### WHAT TO WORK ON
Rewrite the listing below so that each occurrence of "above" becomes "below", leaving every other character unchanged.

### RECORDS FOR THIS EXERCISE
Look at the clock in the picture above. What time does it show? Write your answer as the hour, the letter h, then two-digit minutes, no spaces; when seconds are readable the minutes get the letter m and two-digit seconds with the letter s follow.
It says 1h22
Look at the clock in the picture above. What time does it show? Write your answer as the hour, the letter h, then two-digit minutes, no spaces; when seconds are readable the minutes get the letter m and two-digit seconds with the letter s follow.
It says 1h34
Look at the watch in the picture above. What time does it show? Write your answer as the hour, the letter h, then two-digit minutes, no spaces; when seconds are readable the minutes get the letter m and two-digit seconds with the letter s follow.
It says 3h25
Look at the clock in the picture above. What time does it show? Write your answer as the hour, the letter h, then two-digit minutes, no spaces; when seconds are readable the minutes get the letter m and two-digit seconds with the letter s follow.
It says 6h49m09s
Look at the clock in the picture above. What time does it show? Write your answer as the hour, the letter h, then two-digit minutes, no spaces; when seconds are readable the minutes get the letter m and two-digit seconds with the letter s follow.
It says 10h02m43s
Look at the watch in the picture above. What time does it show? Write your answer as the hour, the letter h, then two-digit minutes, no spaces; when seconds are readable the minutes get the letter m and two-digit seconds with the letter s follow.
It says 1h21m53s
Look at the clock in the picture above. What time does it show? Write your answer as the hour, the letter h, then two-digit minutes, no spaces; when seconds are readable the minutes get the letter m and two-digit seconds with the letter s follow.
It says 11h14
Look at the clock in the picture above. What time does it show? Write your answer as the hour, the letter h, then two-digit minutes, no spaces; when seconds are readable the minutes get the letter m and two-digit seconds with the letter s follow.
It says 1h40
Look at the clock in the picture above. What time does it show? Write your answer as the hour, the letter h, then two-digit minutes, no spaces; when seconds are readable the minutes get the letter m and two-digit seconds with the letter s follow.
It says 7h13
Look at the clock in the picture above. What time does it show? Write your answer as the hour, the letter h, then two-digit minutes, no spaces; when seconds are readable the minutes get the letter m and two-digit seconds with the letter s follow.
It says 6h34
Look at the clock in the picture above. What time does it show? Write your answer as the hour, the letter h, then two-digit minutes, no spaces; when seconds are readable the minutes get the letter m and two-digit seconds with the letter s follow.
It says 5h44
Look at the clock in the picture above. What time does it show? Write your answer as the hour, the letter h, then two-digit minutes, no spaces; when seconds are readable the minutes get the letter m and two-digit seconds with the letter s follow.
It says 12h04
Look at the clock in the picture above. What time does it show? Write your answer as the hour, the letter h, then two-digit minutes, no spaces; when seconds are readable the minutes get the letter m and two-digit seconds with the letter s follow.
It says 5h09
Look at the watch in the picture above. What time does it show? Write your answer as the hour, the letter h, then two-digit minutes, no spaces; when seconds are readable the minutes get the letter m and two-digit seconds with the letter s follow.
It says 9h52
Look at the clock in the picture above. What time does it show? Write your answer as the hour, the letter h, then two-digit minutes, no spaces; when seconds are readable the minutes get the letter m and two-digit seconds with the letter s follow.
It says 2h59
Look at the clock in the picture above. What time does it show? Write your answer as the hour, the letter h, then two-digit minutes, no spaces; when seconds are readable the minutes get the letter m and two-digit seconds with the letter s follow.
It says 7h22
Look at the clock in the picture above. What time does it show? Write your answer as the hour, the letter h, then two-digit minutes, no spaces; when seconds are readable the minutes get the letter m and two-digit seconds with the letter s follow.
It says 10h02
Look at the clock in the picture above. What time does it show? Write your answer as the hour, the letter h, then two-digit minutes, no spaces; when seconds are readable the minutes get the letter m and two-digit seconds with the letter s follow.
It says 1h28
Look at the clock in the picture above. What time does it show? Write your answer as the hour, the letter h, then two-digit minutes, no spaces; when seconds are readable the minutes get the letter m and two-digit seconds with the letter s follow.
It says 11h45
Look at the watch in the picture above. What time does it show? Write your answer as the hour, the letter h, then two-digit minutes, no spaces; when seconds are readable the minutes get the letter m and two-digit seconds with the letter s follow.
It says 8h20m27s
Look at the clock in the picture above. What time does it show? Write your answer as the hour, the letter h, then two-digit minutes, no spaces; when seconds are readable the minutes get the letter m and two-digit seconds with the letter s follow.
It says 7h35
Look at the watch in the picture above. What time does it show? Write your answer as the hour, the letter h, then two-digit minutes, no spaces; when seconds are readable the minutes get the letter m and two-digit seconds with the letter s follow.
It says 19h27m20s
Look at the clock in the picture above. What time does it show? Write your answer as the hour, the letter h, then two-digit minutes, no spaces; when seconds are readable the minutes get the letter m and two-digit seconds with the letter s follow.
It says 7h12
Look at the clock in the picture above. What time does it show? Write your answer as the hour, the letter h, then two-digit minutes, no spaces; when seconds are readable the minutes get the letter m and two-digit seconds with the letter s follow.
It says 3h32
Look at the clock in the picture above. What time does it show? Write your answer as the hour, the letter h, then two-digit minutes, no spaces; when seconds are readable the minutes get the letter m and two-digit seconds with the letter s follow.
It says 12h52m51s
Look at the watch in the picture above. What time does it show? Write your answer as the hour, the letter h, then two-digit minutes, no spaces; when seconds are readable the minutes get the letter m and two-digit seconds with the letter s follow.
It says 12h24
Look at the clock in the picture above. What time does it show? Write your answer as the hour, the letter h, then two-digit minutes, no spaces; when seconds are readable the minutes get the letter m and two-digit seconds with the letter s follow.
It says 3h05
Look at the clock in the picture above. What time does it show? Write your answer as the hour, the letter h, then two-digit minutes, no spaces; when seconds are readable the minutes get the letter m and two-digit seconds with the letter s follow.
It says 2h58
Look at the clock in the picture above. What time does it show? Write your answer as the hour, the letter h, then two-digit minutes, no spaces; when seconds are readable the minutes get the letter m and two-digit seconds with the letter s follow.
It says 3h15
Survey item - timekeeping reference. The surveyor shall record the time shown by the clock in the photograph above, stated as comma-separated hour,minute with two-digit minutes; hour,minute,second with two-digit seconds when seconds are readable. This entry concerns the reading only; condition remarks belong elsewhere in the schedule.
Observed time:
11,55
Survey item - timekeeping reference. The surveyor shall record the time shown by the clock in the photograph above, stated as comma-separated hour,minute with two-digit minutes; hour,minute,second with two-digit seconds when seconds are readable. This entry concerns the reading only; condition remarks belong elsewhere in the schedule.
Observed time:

### REPLY
Look at the clock in the picture below. What time does it show? Write your answer as the hour, the letter h, then two-digit minutes, no spaces; when seconds are readable the minutes get the letter m and two-digit seconds with the letter s follow.
It says 1h22
Look at the clock in the picture below. What time does it show? Write your answer as the hour, the letter h, then two-digit minutes, no spaces; when seconds are readable the minutes get the letter m and two-digit seconds with the letter s follow.
It says 1h34
Look at the watch in the picture below. What time does it show? Write your answer as the hour, the letter h, then two-digit minutes, no spaces; when seconds are readable the minutes get the letter m and two-digit seconds with the letter s follow.
It says 3h25
Look at the clock in the picture below. What time does it show? Write your answer as the hour, the letter h, then two-digit minutes, no spaces; when seconds are readable the minutes get the letter m and two-digit seconds with the letter s follow.
It says 6h49m09s
Look at the clock in the picture below. What time does it show? Write your answer as the hour, the letter h, then two-digit minutes, no spaces; when seconds are readable the minutes get the letter m and two-digit seconds with the letter s follow.
It says 10h02m43s
Look at the watch in the picture below. What time does it show? Write your answer as the hour, the letter h, then two-digit minutes, no spaces; when seconds are readable the minutes get the letter m and two-digit seconds with the letter s follow.
It says 1h21m53s
Look at the clock in the picture below. What time does it show? Write your answer as the hour, the letter h, then two-digit minutes, no spaces; when seconds are readable the minutes get the letter m and two-digit seconds with the letter s follow.
It says 11h14
Look at the clock in the picture below. What time does it show? Write your answer as the hour, the letter h, then two-digit minutes, no spaces; when seconds are readable the minutes get the letter m and two-digit seconds with the letter s follow.
It says 1h40
Look at the clock in the picture below. What time does it show? Write your answer as the hour, the letter h, then two-digit minutes, no spaces; when seconds are readable the minutes get the letter m and two-digit seconds with the letter s follow.
It says 7h13
Look at the clock in the picture below. What time does it show? Write your answer as the hour, the letter h, then two-digit minutes, no spaces; when seconds are readable the minutes get the letter m and two-digit seconds with the letter s follow.
It says 6h34
Look at the clock in the picture below. What time does it show? Write your answer as the hour, the letter h, then two-digit minutes, no spaces; when seconds are readable the minutes get the letter m and two-digit seconds with the letter s follow.
It says 5h44
Look at the clock in the picture below. What time does it show? Write your answer as the hour, the letter h, then two-digit minutes, no spaces; when seconds are readable the minutes get the letter m and two-digit seconds with the letter s follow.
It says 12h04
Look at the clock in the picture below. What time does it show? Write your answer as the hour, the letter h, then two-digit minutes, no spaces; when seconds are readable the minutes get the letter m and two-digit seconds with the letter s follow.
It says 5h09
Look at the watch in the picture below. What time does it show? Write your answer as the hour, the letter h, then two-digit minutes, no spaces; when seconds are readable the minutes get the letter m and two-digit seconds with the letter s follow.
It says 9h52
Look at the clock in the picture below. What time does it show? Write your answer as the hour, the letter h, then two-digit minutes, no spaces; when seconds are readable the minutes get the letter m and two-digit seconds with the letter s follow.
It says 2h59
Look at the clock in the picture below. What time does it show? Write your answer as the hour, the letter h, then two-digit minutes, no spaces; when seconds are readable the minutes get the letter m and two-digit seconds with the letter s follow.
It says 7h22
Look at the clock in the picture below. What time does it show? Write your answer as the hour, the letter h, then two-digit minutes, no spaces; when seconds are readable the minutes get the letter m and two-digit seconds with the letter s follow.
It says 10h02
Look at the clock in the picture below. What time does it show? Write your answer as the hour, the letter h, then two-digit minutes, no spaces; when seconds are readable the minutes get the letter m and two-digit seconds with the letter s follow.
It says 1h28
Look at the clock in the picture below. What time does it show? Write your answer as the hour, the letter h, then two-digit minutes, no spaces; when seconds are readable the minutes get the letter m and two-digit seconds with the letter s follow.
It says 11h45
Look at the watch in the picture below. What time does it show? Write your answer as the hour, the letter h, then two-digit minutes, no spaces; when seconds are readable the minutes get the letter m and two-digit seconds with the letter s follow.
It says 8h20m27s
Look at the clock in the picture below. What time does it show? Write your answer as the hour, the letter h, then two-digit minutes, no spaces; when seconds are readable the minutes get the letter m and two-digit seconds with the letter s follow.
It says 7h35
Look at the watch in the picture below. What time does it show? Write your answer as the hour, the letter h, then two-digit minutes, no spaces; when seconds are readable the minutes get the letter m and two-digit seconds with the letter s follow.
It says 19h27m20s
Look at the clock in the picture below. What time does it show? Write your answer as the hour, the letter h, then two-digit minutes, no spaces; when seconds are readable the minutes get the letter m and two-digit seconds with the letter s follow.
It says 7h12
Look at the clock in the picture below. What time does it show? Write your answer as the hour, the letter h, then two-digit minutes, no spaces; when seconds are readable the minutes get the letter m and two-digit seconds with the letter s follow.
It says 3h32
Look at the clock in the picture below. What time does it show? Write your answer as the hour, the letter h, then two-digit minutes, no spaces; when seconds are readable the minutes get the letter m and two-digit seconds with the letter s follow.
It says 12h52m51s
Look at the watch in the picture below. What time does it show? Write your answer as the hour, the letter h, then two-digit minutes, no spaces; when seconds are readable the minutes get the letter m and two-digit seconds with the letter s follow.
It says 12h24
Look at the clock in the picture below. What time does it show? Write your answer as the hour, the letter h, then two-digit minutes, no spaces; when seconds are readable the minutes get the letter m and two-digit seconds with the letter s follow.
It says 3h05
Look at the clock in the picture below. What time does it show? Write your answer as the hour, the letter h, then two-digit minutes, no spaces; when seconds are readable the minutes get the letter m and two-digit seconds with the letter s follow.
It says 2h58
Look at the clock in the picture below. What time does it show? Write your answer as the hour, the letter h, then two-digit minutes, no spaces; when seconds are readable the minutes get the letter m and two-digit seconds with the letter s follow.
It says 3h15
Survey item - timekeeping reference. The surveyor shall record the time shown by the clock in the photograph below, stated as comma-separated hour,minute with two-digit minutes; hour,minute,second with two-digit seconds when seconds are readable. This entry concerns the reading only; condition remarks belong elsewhere in the schedule.
Observed time:
11,55
Survey item - timekeeping reference. The surveyor shall record the time shown by the clock in the photograph below, stated as comma-separated hour,minute with two-digit minutes; hour,minute,second with two-digit seconds when seconds are readable. This entry concerns the reading only; condition remarks belong elsewhere in the schedule.
Observed time:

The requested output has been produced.